Fred Shapiro '74

Yale librarian is master of quotations

Four years after graduating from MIT, Frank Shapiro had taken some time off from Harvard Law School when he rejoined the then-famous MIT Tiddlywinks Team and decided the game needed an official historian and lexicologist. Shapiro, who studied humanities and science at the Institute, assumed the position and soon discovered that the term tiddlywink had been used much earlier than the Oxford English Dictionary seemed to indicate. He wrote to the publisher and pointed out six such citations. The editors confirmed one of the examples and promised to include it in the dictionary’s next revision. Something clicked.

“Everything I did with words and quotations came after that,” says Shapiro, now a Yale librarian and lecturer in legal research at Yale Law School, who edited the Yale Book of Quotations. Six years in the making, the book meticulously catalogues noteworthy statements and traces their earliest uses. “This sort of work doesn’t seem like the kind of thing that is ‘MIT,’ Shapiro says, “but actually it is–the kind of precision and resourcefulness that’s necessary fits with the MIT education.”
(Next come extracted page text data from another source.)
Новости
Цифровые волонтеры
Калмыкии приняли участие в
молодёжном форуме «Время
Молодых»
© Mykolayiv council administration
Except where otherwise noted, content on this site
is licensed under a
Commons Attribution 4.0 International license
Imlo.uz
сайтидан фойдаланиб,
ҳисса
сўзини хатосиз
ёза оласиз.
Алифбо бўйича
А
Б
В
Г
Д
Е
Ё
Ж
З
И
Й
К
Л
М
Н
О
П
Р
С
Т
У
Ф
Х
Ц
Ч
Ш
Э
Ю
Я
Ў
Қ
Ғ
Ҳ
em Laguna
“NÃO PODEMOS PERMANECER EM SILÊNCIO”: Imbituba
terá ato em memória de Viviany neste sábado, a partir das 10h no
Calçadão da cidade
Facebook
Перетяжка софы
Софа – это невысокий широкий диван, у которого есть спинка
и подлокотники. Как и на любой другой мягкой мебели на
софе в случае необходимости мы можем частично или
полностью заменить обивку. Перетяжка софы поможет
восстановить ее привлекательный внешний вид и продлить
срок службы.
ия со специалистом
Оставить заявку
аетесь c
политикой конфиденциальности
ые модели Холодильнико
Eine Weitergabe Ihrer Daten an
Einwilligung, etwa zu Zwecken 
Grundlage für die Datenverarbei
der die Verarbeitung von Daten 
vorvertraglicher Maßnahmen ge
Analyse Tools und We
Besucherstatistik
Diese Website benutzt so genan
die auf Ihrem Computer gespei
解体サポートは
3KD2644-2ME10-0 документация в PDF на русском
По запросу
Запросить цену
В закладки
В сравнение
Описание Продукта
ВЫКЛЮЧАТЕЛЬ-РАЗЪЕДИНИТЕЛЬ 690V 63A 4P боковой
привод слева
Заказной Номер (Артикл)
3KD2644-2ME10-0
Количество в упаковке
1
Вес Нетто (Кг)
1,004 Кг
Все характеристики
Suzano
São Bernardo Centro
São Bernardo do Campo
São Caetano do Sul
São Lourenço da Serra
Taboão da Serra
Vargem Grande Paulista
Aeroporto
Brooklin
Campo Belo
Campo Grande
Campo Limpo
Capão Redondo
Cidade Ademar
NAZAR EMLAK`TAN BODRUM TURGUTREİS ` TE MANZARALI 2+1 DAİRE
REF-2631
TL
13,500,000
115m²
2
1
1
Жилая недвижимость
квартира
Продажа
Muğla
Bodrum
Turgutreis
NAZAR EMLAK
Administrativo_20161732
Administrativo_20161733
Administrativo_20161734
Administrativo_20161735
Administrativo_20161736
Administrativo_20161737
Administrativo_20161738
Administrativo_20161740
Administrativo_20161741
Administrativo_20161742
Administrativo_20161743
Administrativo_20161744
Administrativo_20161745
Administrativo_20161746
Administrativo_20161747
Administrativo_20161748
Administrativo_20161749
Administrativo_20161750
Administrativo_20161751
After graduating from law school in 1980, Shapiro practiced general law briefly and then earned a master’s degree in library science at Catholic University in 1982. Since then, he has worked in research–and continued to contribute to the OED, as well as to the New York Times’ Freakonomics blog.

“The truth is, it’s changed a lot,” says Shapiro of his dictionary work. “There’s less a sense of discovery and accomplishment. It used to be that you’d go to a large library–you’d randomly pick up a book and open it to a random page and make a discovery. Now it’s the database that is doing the work.”

Shapiro and his wife, Jane, live in Bethany, CT, and have a son in college. The couple used to play a lot of word games, like Scrabble. But “I don’t play too much anymore,” Shapiro says, “because I had problems–I’d try to play words that weren’t in the Scrabble dictionary. Also,” he admits with a laugh, “I got obsessed with seven-letter words, and I would pass 10 times in a row until I could play them. That’s not the best strategy.”